Dios no se queda lejos… se hace cercano. El Dios en quien creemos no es distante. No permanece en el cielo observando. Se hace carne en la Encarnación. Se hace sacrificio en la Cruz. Y se hace alimento en la Eucaristía.
Aquí está el corazón del misterio: Dios no solo quiere salvarnos… quiere habitar en nosotros. Por eso se hace pan: porque el pan se come, se asimila, se convierte en vida.
Dios quiere ser vida en nosotros. En cada celebración eucarística no recordamos solamente a Jesús… Jesús se hace presente. Jesús se entrega. Jesús nos transforma.
La Eucaristía no es un rito más: es encuentro vivo con Cristo. Y cuando ese encuentro es verdadero, sucede algo profundo: quien comulga con fe recibe fuerza en la debilidad, luz en la oscuridad, esperanza en medio del cansancio. Jesús no dice solo: “el que me recibe se consuela”. Dice: “permanece en mí y yo en él”. Y eso cambia todo. Porque quien se alimenta de Cristo piensa como Cristo, ama como Cristo, vive como Cristo.

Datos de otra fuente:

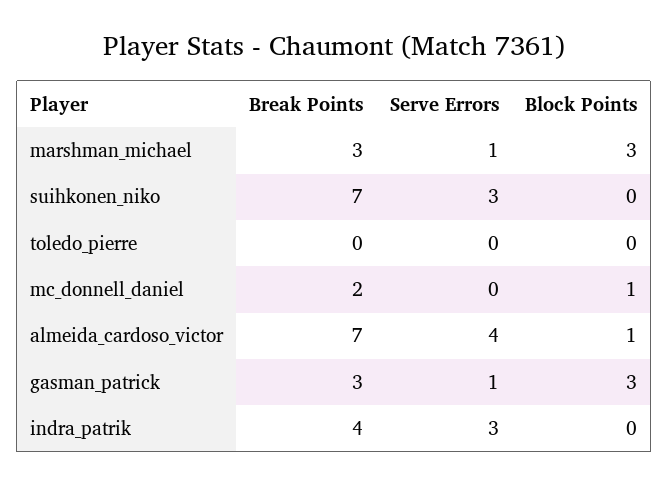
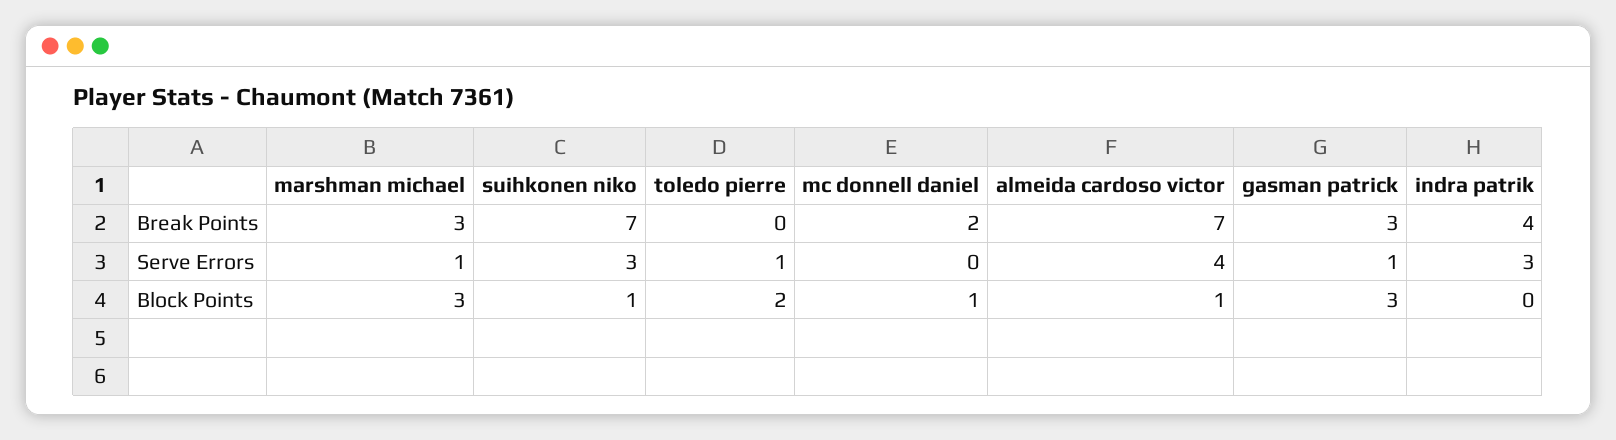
Block Points, suihkonen_niko: 0 -> 1
Serve Errors, toledo_pierre: 0 -> 1
Block Points, toledo_pierre: 0 -> 2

La Eucaristía no termina en el altar… se prolonga en nuestras acciones. Porque un corazón alimentado por Cristo no puede permanecer indiferente, no puede vivir encerrado, no puede dejar de amar. La Eucaristía es la escuela más profunda de oración. Aquí aprendemos a contemplar, a adorar, a dejarnos transformar.
Finalmente: Dios se hace alimento para que no vivamos vacíos.
Dios se hace pan para sostener nuestro camino.
Dios se hace Eucaristía para encender nuestro corazón y fortalecer nuestra misión.
Quien se alimenta de Cristo se convierte en presencia viva de Cristo.